International activism coincides with a local ilk of the same strain in Salone, the second film released by the Minneapolis-based production company Cineapolis. The forty-five minute portrait of a few days in the life of an aide worker (Demi Adediran) after his return to the Twin Cities following his tenure under St. Mary’s in Sierra Leone may be brief, yet it is in no short supply of considerations towards political involvement on an individual level. If anything, its surfeit of ideas yield more potential than its director, Aswar Rahman, is able to sufficiently fulfill in such a condensed running time.
Arjun, the young protagonist of Rahman’s film, wanders the cityscape with a restless verve against the cultural backdrop of Barack Obama’s re-election. His interactions with those closest to him, including his sister named Tess (Hannah Aslesen), her husband (Adam Glatzl), and an old friend (Emeline O’Hara), who may or may not have been romantically involved with Arjun in the past, are all colored by his political awakening. Indeed, the highlighted quote, featured in an exchange between our protagonist and a professor, serves not only as an acknowledgment on Arjun’s part of his own limitations and agenda in his efforts against the legacy of imperialist ideologies but also as a pragmatic realization of the thin demarcation between participant and proselytizer. In other words, the personal truly is the political.
This inner conflict manifests itself also in the supporting characters of Ali, Arjun’s companion, and his brother-in-law. The former considers applying for a company which Arjun argues profits from human degradation and exploitation, whereas the latter has found himself gainfully employed by another company which employs such practices to a degree where Arjun’s affinal kin comes to question his place in perpetuating what is referred to as a “continuation of legacy”. For Rahman, whose father is an honorary citizen of Sierra Leone, this project doubtlessly serves as a continuation of his own cultural history, but even more importantly as a statement on the precarious position we in the western world occupy as a means of assimilating those outside our sphere of influence. It is an uneasy query that, the film argues, haunts all of us whether we’re conscious of it or not.
The most intriguing manifestation of Western iconography within the multicultural mosaic in Salone is the recurring motif of the 1950 adaptation of Cyrano de Bergerac starring José Ferrer. The classic, watched by Arjun and Tess, serves as a parallel to Arjun’s own quest to assert his identity, albeit in a global commonwealth rather than the French aristocracy.
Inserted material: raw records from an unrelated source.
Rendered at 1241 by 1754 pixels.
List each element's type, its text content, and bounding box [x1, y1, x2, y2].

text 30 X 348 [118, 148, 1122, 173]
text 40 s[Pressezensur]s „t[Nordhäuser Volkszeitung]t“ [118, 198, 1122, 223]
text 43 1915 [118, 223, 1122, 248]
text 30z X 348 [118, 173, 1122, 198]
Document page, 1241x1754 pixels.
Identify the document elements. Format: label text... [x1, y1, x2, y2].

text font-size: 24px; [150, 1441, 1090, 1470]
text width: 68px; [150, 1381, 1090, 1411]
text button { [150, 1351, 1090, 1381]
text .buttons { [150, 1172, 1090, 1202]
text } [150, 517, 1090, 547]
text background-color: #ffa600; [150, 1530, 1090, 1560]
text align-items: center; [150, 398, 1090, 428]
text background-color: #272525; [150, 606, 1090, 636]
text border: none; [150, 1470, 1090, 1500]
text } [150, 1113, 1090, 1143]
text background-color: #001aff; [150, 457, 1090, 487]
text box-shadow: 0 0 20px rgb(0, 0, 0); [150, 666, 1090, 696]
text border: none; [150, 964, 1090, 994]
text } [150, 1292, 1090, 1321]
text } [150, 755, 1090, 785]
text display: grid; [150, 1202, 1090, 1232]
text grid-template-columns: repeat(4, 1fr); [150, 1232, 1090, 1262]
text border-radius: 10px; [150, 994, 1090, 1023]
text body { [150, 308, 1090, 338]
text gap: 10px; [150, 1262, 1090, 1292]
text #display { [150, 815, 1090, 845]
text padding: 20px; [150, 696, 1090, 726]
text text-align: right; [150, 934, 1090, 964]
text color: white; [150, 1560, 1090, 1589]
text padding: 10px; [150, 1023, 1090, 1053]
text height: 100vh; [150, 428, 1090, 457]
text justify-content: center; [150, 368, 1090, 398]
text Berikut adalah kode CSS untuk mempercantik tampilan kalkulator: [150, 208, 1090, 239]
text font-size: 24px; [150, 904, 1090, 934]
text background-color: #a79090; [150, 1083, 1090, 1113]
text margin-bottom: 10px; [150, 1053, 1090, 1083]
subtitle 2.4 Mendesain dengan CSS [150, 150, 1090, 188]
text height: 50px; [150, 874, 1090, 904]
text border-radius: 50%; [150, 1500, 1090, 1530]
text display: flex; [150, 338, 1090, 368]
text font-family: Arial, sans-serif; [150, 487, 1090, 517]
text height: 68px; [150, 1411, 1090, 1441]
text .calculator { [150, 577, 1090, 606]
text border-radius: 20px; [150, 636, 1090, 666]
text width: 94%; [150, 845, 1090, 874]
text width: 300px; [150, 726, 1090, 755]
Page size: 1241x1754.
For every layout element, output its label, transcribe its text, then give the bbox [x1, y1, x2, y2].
If that famed figure in Rostand’s original play ultimately lost his panache, then Arjun conversely grapples with a dispirited disillusionment that threatens to engulf him. This struggle is reflected in Adediran’s performance, whose often times monotonous inflection serves as a boon rather than a detriment to the character. Whatever inexperience Adediran may have as an actor, Rahman attempts to utilize as many of his lead’s strengths as possible to accentuate his protagonist’s existential ennui.
If Salone has one inescapable flaw, it is its lack of momentum. It contains an intriguing outline, powerful conviction, and a cast intelligently engaged with the material that is given to them. However, its episodic, nearly elliptical vignettes prevent the undertaking from transcending a series of ideas into a fully coalesced whole. One or two characters, including a friend who discusses foreign policy with Arjun over chess, unfortunately do not strengthen the narrative or thematic thrust of the tale and beggar questioning about their place within this American variant of a Kammerspielfilm. Nevertheless, if Rahman’s greatest fault lies in his irrepressible ambition, then I can’t truly levy any grievous faults I may have with his film. Not when he so clearly is trying to elucidate the connective tissue we share that urges us to reject isolationism, now more than ever, in these tumultuous times.